§ DIRECTIVE
Below are the records; copy each line in which "certification" can be found.

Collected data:
━━━
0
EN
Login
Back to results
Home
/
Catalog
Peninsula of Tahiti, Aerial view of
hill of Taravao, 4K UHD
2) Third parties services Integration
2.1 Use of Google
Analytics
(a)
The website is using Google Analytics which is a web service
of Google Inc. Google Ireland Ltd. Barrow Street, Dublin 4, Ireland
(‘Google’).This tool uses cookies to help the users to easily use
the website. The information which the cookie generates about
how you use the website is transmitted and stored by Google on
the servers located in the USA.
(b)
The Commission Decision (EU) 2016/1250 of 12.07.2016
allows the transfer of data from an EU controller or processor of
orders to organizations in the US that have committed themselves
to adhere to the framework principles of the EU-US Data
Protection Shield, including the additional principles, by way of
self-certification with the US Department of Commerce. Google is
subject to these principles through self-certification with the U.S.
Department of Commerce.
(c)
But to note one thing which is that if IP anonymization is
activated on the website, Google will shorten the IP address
━━━
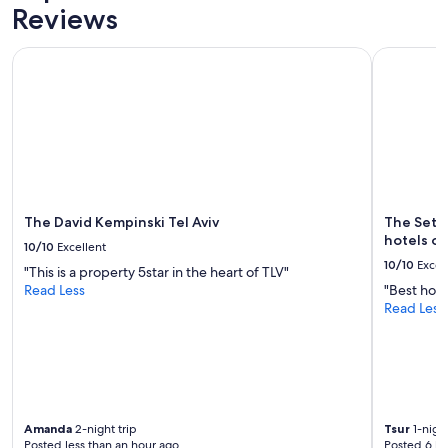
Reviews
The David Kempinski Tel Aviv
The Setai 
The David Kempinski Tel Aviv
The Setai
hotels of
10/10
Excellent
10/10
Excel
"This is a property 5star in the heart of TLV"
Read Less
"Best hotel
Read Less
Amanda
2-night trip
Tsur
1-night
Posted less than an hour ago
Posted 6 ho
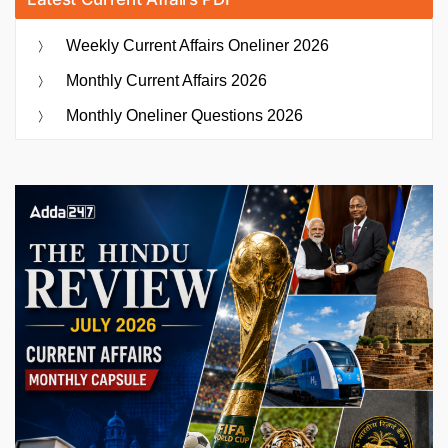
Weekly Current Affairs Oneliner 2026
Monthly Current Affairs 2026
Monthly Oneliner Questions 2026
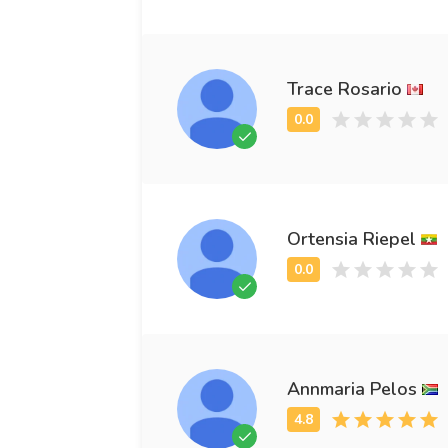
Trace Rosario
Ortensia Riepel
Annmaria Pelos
━━━
§ REPLY
self-certification with the US Department of Commerce. Google is
subject to these principles through self-certification with the U.S.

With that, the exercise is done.